In a forgotten wedge of southeastern Europe, icy water slid towards the Adriatic in the evening glow. Fresh, it jogged past heady orthodox churches and wry government buildings, venerable mosques and well-worn pubs. Swift, it conversed with the sea, silent flow met by crashing waves. Nearby, a group of brazen young men stand oriented to the sunset. Their words are alien to all but themselves, belonging to an orphan tongue. The wedge, the canal, the city, the tongue: My wedge, my canal, my city, my tongue. My country is Albania, but what is Albania to you?

Many draw the conclusion that Albania is European, but many would disagree. To Franz Joseph I, the Middle East started in the Balkans, separating Albania from the other nations of the Old Continent. Historically, Champs-Élysées and Paris (which according to Edward VIII, was the only France that mattered) have seen Balkans as a bunch of oriental troublemakers. Even within her borders there is contention. Some will wholeheartedly disagree, and others will vigorously nod. So, where does Albania stand? And thus, where do I stand? Am I a European? A Balkanik? Or am I an oriental? 

To Americans I am European, but many in Europe would squirm at that thought. “Easy,” one might suggest, “you are Albanian.” But, what about my Greek Romaniote Jewish grandmother? Does that make me partly Greek, and therefore partly European? What of my grandma’s Jewish identity runs in my veins? Am I partly Jewish, and does that blood confer ethnicity or religion? Either way, it just complicates my identity.

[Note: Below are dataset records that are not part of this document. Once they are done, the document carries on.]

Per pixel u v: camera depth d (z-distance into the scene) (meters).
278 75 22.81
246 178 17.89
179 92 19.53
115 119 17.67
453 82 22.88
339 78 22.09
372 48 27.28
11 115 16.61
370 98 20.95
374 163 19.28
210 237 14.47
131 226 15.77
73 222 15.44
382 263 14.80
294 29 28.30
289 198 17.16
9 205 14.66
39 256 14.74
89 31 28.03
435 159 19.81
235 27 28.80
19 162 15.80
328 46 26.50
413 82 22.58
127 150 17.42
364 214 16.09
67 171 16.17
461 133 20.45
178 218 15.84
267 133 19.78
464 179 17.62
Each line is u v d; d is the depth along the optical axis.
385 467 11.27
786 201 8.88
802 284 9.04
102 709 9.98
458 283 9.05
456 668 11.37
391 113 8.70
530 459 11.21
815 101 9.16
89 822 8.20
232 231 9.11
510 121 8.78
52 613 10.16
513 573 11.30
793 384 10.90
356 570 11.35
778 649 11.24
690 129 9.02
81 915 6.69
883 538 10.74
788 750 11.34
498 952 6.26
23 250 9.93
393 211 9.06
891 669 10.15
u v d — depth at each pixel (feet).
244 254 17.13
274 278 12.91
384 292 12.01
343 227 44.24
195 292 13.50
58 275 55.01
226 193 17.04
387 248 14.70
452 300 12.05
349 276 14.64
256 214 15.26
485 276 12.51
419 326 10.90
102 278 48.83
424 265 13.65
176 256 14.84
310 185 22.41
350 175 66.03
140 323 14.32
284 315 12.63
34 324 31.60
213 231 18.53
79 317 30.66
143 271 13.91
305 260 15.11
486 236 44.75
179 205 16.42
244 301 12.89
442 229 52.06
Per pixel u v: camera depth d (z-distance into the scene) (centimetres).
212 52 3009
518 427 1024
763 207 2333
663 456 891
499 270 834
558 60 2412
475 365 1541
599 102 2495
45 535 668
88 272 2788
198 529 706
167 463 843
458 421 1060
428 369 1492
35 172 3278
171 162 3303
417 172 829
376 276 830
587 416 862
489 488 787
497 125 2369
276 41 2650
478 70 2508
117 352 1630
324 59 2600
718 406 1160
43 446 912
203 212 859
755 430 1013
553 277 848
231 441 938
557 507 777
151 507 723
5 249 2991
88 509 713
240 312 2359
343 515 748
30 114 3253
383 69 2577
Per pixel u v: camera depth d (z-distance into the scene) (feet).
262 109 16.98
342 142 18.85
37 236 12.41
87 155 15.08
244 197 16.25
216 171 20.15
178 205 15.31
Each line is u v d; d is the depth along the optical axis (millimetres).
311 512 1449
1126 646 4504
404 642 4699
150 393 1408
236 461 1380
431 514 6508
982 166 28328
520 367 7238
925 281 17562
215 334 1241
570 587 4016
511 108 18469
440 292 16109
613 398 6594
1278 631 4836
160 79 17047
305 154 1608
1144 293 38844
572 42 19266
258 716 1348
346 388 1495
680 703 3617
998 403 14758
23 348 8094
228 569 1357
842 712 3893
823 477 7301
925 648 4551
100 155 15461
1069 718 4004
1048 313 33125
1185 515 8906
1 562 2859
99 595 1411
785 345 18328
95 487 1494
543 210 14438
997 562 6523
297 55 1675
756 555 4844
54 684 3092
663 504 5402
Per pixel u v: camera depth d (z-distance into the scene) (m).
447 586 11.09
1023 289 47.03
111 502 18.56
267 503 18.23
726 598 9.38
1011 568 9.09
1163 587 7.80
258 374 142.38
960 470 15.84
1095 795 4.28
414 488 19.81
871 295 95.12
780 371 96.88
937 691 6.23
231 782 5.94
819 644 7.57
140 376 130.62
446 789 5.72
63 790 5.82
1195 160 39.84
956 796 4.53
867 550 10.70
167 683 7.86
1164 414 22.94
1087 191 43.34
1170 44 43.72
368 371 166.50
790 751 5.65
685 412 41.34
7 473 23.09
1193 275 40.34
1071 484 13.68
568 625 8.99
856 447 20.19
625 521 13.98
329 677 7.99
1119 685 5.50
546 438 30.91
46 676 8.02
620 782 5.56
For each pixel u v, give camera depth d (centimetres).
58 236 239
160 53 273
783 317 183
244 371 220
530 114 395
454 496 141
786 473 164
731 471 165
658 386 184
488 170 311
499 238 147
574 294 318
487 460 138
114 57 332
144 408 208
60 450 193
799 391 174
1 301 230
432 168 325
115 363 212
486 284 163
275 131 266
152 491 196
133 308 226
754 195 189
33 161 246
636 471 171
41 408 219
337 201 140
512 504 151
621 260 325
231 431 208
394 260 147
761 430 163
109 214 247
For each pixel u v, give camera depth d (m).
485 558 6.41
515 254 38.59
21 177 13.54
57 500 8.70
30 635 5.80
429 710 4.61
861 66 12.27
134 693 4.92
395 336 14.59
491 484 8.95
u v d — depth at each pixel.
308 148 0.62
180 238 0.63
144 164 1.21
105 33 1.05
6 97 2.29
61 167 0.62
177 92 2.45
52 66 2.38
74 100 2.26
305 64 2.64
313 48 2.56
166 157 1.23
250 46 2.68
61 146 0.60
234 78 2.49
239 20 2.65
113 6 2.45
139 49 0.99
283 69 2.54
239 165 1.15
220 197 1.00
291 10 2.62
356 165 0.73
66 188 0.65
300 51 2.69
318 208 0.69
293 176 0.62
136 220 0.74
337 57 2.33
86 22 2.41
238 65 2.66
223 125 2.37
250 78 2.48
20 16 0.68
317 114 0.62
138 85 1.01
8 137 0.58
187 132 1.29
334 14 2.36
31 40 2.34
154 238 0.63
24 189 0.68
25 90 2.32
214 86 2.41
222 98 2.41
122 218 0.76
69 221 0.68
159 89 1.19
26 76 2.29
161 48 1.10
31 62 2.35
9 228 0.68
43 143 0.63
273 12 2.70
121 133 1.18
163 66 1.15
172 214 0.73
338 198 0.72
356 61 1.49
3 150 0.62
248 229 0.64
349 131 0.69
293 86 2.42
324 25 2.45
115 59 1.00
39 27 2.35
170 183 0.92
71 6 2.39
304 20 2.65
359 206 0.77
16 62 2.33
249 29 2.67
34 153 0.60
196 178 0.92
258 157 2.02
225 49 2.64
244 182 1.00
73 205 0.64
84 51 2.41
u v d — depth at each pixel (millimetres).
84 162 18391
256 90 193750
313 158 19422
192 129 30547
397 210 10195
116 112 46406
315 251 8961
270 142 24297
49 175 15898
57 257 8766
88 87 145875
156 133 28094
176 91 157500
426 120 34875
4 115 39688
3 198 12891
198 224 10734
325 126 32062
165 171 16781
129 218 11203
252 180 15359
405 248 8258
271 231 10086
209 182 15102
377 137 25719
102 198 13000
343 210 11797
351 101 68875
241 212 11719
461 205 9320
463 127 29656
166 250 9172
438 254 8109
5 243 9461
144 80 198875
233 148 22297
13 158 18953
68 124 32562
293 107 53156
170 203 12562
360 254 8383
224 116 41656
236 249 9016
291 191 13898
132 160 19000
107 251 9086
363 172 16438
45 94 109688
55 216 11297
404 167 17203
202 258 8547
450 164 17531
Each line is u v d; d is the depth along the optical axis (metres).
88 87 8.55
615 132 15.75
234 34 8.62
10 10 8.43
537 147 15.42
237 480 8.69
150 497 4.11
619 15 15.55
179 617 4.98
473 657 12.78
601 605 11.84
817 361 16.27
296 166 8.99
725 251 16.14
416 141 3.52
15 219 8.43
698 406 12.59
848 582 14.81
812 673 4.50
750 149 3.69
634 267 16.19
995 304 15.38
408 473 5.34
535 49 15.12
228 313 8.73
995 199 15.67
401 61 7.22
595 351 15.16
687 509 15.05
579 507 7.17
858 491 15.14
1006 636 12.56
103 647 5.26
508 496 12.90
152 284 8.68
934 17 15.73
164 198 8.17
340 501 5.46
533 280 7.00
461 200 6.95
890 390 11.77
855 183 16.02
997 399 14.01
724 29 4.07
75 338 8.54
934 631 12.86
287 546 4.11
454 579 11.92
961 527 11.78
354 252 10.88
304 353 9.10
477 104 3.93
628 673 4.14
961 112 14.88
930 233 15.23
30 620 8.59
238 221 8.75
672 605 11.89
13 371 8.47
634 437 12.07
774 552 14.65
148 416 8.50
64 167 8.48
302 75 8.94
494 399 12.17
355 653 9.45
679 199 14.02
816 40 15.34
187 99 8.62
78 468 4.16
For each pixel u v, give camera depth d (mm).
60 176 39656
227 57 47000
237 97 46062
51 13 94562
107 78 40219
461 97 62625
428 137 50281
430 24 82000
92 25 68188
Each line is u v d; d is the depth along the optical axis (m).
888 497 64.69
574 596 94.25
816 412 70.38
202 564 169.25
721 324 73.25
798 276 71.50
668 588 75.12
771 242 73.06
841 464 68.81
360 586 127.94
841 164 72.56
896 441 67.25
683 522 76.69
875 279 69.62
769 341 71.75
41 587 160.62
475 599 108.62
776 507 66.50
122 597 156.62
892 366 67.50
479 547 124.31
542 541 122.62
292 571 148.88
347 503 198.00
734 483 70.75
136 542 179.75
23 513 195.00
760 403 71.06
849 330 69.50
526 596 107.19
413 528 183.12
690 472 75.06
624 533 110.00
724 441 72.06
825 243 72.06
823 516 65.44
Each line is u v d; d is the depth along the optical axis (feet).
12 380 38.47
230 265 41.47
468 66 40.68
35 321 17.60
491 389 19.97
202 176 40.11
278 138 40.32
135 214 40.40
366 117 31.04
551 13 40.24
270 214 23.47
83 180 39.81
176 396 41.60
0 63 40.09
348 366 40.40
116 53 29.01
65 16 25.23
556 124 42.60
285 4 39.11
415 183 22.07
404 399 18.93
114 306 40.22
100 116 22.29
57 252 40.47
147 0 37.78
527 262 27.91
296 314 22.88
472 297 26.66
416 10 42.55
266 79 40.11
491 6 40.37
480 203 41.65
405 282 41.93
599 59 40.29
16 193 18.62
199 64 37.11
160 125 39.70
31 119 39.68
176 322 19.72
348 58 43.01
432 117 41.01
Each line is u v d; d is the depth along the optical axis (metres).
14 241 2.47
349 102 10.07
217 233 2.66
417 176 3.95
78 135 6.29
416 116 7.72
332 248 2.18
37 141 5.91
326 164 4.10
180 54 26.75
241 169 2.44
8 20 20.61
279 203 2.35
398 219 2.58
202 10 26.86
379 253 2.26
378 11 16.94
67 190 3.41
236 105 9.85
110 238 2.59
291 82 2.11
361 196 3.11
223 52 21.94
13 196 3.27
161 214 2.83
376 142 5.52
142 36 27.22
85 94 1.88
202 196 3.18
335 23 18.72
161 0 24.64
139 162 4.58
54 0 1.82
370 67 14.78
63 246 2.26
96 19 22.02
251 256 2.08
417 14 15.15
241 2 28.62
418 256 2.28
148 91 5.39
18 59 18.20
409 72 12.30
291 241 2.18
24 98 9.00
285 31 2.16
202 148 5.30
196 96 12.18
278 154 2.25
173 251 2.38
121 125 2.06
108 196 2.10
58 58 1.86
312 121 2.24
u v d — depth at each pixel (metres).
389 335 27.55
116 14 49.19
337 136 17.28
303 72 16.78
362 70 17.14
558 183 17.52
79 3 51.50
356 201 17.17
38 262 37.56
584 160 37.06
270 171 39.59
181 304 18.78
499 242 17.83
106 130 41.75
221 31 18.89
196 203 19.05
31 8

I come from a family where different religions eat at the same table and sleep under the same roof. My grandmother was partly Jewish, but also partly Greek Sunni Muslim. My grandfather was a Bektashi (a Sufi sect where Judaism, Christianity, and Islam melt in one religious ingot). My other grandparents are Albanian Orthodox. My mother belongs to the Orthodox affiliation, while my father is a proletariat atheist. As for proletarians, for decades my family has produced only that. My grandfather (a carpenter) would half-jokingly and half-seriously say, “The highest member of our family [class-wise] has been a chauffeur.” 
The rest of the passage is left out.